## TASK INPUTS
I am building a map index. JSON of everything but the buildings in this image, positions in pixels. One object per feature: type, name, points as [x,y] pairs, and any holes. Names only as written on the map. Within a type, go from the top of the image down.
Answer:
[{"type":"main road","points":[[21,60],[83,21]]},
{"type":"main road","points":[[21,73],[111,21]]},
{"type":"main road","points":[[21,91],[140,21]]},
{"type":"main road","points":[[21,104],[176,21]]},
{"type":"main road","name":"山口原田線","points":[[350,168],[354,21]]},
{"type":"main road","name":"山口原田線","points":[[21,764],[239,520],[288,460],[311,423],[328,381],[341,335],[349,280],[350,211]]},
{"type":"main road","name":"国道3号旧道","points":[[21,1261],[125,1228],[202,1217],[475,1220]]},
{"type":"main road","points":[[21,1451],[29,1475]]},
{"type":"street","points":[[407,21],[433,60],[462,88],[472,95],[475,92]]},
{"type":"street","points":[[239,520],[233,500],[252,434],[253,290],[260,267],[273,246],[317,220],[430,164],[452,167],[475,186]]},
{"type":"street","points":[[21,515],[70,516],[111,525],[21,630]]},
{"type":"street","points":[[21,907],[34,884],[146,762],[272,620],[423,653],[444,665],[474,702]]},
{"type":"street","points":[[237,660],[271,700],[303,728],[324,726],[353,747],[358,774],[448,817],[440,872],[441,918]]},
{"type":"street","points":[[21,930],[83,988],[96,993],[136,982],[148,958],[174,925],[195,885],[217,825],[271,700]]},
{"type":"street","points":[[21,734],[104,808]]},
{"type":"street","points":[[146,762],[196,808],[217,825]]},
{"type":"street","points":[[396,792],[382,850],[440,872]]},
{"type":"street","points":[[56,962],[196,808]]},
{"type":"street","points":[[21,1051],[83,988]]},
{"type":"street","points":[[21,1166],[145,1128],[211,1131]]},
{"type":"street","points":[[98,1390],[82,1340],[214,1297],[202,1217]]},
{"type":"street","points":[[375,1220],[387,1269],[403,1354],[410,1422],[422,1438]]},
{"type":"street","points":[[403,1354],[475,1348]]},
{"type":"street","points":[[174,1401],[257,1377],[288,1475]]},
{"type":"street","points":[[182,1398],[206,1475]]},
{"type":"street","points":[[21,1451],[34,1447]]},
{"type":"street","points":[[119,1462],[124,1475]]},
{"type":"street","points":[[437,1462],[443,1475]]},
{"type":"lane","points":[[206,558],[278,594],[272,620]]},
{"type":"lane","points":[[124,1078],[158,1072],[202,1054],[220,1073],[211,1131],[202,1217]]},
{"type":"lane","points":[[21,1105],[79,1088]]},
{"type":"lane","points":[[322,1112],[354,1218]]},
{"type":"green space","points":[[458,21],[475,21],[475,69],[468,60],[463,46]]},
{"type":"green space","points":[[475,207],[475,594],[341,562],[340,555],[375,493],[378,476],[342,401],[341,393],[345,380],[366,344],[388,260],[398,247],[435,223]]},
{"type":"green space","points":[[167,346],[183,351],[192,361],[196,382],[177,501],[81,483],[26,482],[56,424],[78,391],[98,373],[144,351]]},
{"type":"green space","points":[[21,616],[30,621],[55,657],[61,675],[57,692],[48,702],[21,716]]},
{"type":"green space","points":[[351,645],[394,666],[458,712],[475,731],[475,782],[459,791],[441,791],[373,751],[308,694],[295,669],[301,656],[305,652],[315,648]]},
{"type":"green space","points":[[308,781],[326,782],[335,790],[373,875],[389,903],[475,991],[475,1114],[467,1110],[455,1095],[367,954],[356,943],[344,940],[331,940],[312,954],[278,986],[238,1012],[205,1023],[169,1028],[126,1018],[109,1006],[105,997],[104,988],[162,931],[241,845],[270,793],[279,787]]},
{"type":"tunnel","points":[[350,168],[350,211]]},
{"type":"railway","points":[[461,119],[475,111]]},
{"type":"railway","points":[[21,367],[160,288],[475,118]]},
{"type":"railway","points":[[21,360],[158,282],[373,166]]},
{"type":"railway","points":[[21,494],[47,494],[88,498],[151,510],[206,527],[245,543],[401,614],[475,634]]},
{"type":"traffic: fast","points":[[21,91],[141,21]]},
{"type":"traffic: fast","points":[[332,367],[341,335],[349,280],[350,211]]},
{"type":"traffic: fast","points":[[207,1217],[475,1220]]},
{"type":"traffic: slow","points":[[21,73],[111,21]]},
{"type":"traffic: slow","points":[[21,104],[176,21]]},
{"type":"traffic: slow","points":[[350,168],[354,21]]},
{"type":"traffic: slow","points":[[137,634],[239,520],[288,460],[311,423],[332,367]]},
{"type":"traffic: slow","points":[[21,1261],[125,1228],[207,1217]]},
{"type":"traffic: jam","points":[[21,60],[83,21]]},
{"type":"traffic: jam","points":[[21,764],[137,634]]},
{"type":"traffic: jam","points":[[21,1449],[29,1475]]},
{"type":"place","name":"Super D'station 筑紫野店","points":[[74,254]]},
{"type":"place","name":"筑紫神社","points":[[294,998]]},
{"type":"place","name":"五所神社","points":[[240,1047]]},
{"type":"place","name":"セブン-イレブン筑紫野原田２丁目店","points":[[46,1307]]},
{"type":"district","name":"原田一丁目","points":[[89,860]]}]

## WHAT THE TASK ASKS
Each of the entries above is to be repeated exactly.

## FINISHED TASK
I am building a map index. JSON of everything but the buildings in this image, positions in pixels. One object per feature: type, name, points as [x,y] pairs, and any holes. Names only as written on the map. Within a type, go from the top of the image down.
Answer:
[{"type":"main road","points":[[21,60],[83,21]]},
{"type":"main road","points":[[21,73],[111,21]]},
{"type":"main road","points":[[21,91],[140,21]]},
{"type":"main road","points":[[21,104],[176,21]]},
{"type":"main road","name":"山口原田線","points":[[350,168],[354,21]]},
{"type":"main road","name":"山口原田線","points":[[21,764],[239,520],[288,460],[311,423],[328,381],[341,335],[349,280],[350,211]]},
{"type":"main road","name":"国道3号旧道","points":[[21,1261],[125,1228],[202,1217],[475,1220]]},
{"type":"main road","points":[[21,1451],[29,1475]]},
{"type":"street","points":[[407,21],[433,60],[462,88],[472,95],[475,92]]},
{"type":"street","points":[[239,520],[233,500],[252,434],[253,290],[260,267],[273,246],[317,220],[430,164],[452,167],[475,186]]},
{"type":"street","points":[[21,515],[70,516],[111,525],[21,630]]},
{"type":"street","points":[[21,907],[34,884],[146,762],[272,620],[423,653],[444,665],[474,702]]},
{"type":"street","points":[[237,660],[271,700],[303,728],[324,726],[353,747],[358,774],[448,817],[440,872],[441,918]]},
{"type":"street","points":[[21,930],[83,988],[96,993],[136,982],[148,958],[174,925],[195,885],[217,825],[271,700]]},
{"type":"street","points":[[21,734],[104,808]]},
{"type":"street","points":[[146,762],[196,808],[217,825]]},
{"type":"street","points":[[396,792],[382,850],[440,872]]},
{"type":"street","points":[[56,962],[196,808]]},
{"type":"street","points":[[21,1051],[83,988]]},
{"type":"street","points":[[21,1166],[145,1128],[211,1131]]},
{"type":"street","points":[[98,1390],[82,1340],[214,1297],[202,1217]]},
{"type":"street","points":[[375,1220],[387,1269],[403,1354],[410,1422],[422,1438]]},
{"type":"street","points":[[403,1354],[475,1348]]},
{"type":"street","points":[[174,1401],[257,1377],[288,1475]]},
{"type":"street","points":[[182,1398],[206,1475]]},
{"type":"street","points":[[21,1451],[34,1447]]},
{"type":"street","points":[[119,1462],[124,1475]]},
{"type":"street","points":[[437,1462],[443,1475]]},
{"type":"lane","points":[[206,558],[278,594],[272,620]]},
{"type":"lane","points":[[124,1078],[158,1072],[202,1054],[220,1073],[211,1131],[202,1217]]},
{"type":"lane","points":[[21,1105],[79,1088]]},
{"type":"lane","points":[[322,1112],[354,1218]]},
{"type":"green space","points":[[458,21],[475,21],[475,69],[468,60],[463,46]]},
{"type":"green space","points":[[475,207],[475,594],[341,562],[340,555],[375,493],[378,476],[342,401],[341,393],[345,380],[366,344],[388,260],[398,247],[435,223]]},
{"type":"green space","points":[[167,346],[183,351],[192,361],[196,382],[177,501],[81,483],[26,482],[56,424],[78,391],[98,373],[144,351]]},
{"type":"green space","points":[[21,616],[30,621],[55,657],[61,675],[57,692],[48,702],[21,716]]},
{"type":"green space","points":[[351,645],[394,666],[458,712],[475,731],[475,782],[459,791],[441,791],[373,751],[308,694],[295,669],[301,656],[305,652],[315,648]]},
{"type":"green space","points":[[308,781],[326,782],[335,790],[373,875],[389,903],[475,991],[475,1114],[467,1110],[455,1095],[367,954],[356,943],[344,940],[331,940],[312,954],[278,986],[238,1012],[205,1023],[169,1028],[126,1018],[109,1006],[105,997],[104,988],[162,931],[241,845],[270,793],[279,787]]},
{"type":"tunnel","points":[[350,168],[350,211]]},
{"type":"railway","points":[[461,119],[475,111]]},
{"type":"railway","points":[[21,367],[160,288],[475,118]]},
{"type":"railway","points":[[21,360],[158,282],[373,166]]},
{"type":"railway","points":[[21,494],[47,494],[88,498],[151,510],[206,527],[245,543],[401,614],[475,634]]},
{"type":"traffic: fast","points":[[21,91],[141,21]]},
{"type":"traffic: fast","points":[[332,367],[341,335],[349,280],[350,211]]},
{"type":"traffic: fast","points":[[207,1217],[475,1220]]},
{"type":"traffic: slow","points":[[21,73],[111,21]]},
{"type":"traffic: slow","points":[[21,104],[176,21]]},
{"type":"traffic: slow","points":[[350,168],[354,21]]},
{"type":"traffic: slow","points":[[137,634],[239,520],[288,460],[311,423],[332,367]]},
{"type":"traffic: slow","points":[[21,1261],[125,1228],[207,1217]]},
{"type":"traffic: jam","points":[[21,60],[83,21]]},
{"type":"traffic: jam","points":[[21,764],[137,634]]},
{"type":"traffic: jam","points":[[21,1449],[29,1475]]},
{"type":"place","name":"Super D'station 筑紫野店","points":[[74,254]]},
{"type":"place","name":"筑紫神社","points":[[294,998]]},
{"type":"place","name":"五所神社","points":[[240,1047]]},
{"type":"place","name":"セブン-イレブン筑紫野原田２丁目店","points":[[46,1307]]},
{"type":"district","name":"原田一丁目","points":[[89,860]]}]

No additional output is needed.